China has recently been experiencing a credit bubble as a result of its financing underutilized housing construction and infrastructure projects. The author compares China’s credit growth pattern with that of the United States and Japan before those countries faced financial calamities.
Despite its appearance of strength, China has experienced slacking exports and has compensated by pumping up housing construction and infrastructure spending. Because this spending is backed by exploding credit, the situation is likely to fall apart as a result of careless analysis and misallocated resources.
How Is This Article Useful to Practitioners?
The spending in China on new infrastructure projects and housing may not help to sustain the country’s growth. Miles of mostly empty apartments, highways, shopping malls, and airports are symbols of wasteful spending. Many believe the country will soon face a potentially severe economic recession.
The credit growth in China is similar to the situation in the United States in March 2008. The increasing interbank overnight rates hint at the faded quality of debt, and the credit system may freeze up like that of the United States.
This sudden increase in the credit-to-GDP ratio has occurred since 2008. The total debt load’s growth mirrors that of the United States from 2002 to 2008 and that of Japan from 1985 to 1990.
The real estate construction boom is perhaps China’s biggest bubble. Despite the unused infrastructure, apartment prices are steady. Developers can still borrow money for new projects. People continue to believe that rural-to-urban migration will fix the housing oversupply. The author argues that a real estate market collapse would require investors to only slightly alter their thinking.
Finally, about 45% of the country’s credit creation is attributable to the enormous growth of China’s shadow banking system, which operates mostly outside the regulatory realm. Products from this system include structured investment vehicles and collateralized debt obligations (CDOs), which are poorly structured and inflated by credit ratings.
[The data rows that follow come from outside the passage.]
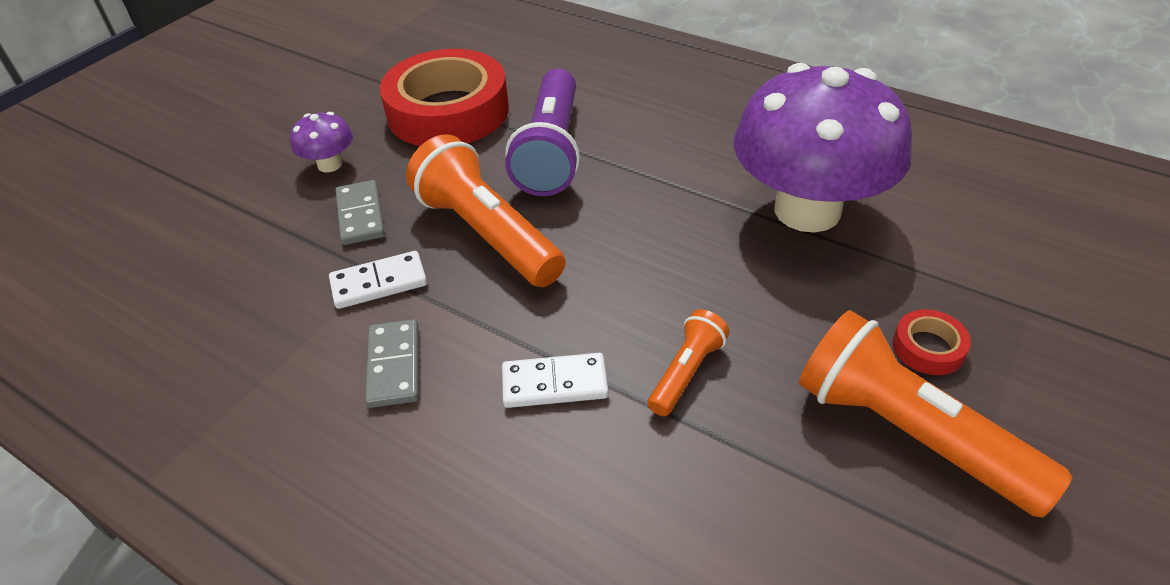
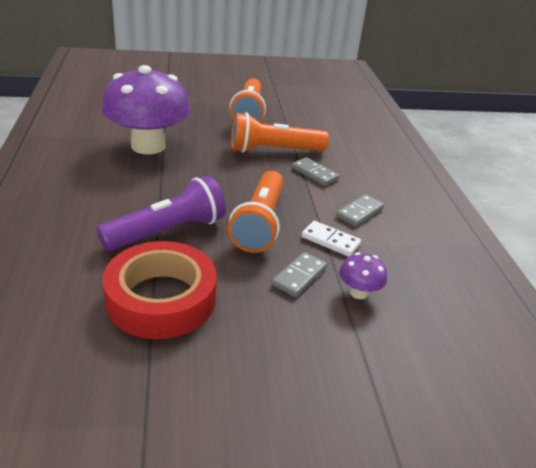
camera: 135 degrees left, 10 degrees down
(330, 164) = (275, 323): purple mushroom -> purple mushroom (358, 292)
(554, 383) = (314, 173): white domino -> grey domino
(686, 372) = (274, 150): orange flashlight -> orange flashlight, size x1.97
(928, 348) = (207, 114): red tape -> none

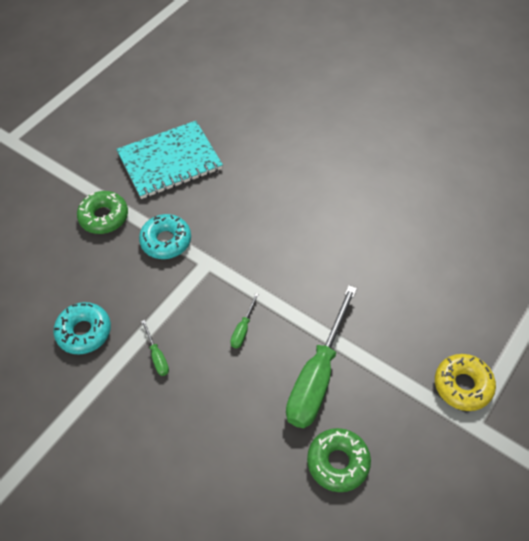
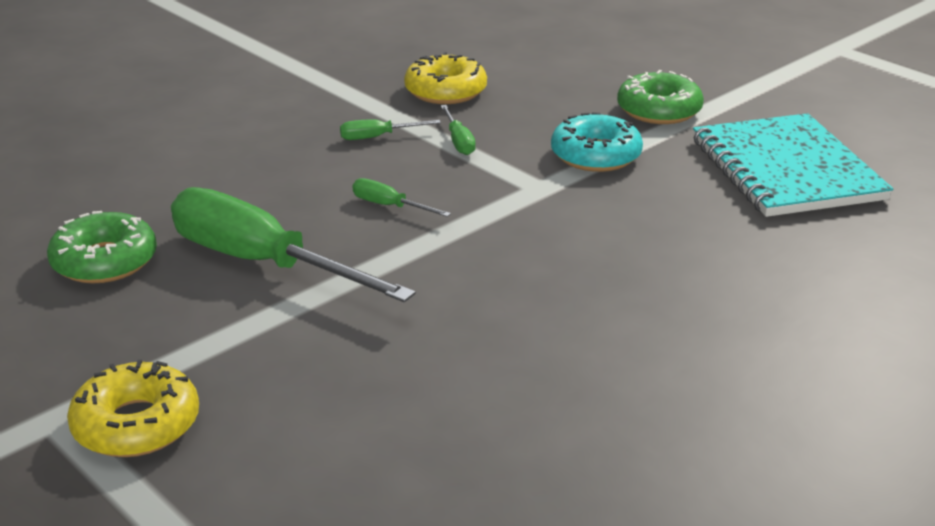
camera: 100 degrees right, 25 degrees down
(84, 332) = (445, 91): turquoise donut -> yellow donut
(157, 310) = (458, 141): none -> green screwdriver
China’s excessive infrastructure projects of the last few years are well known. Because of the stringent credit control of the state-owned banks, many private lenders issue CDOs to the general public through the shadow banking system in China. Recently, the credit risk has spread to retail investors. All these signs echo those in the United States right before the 2008 crisis. Regulators and investors must address these risks of potential economic collapse.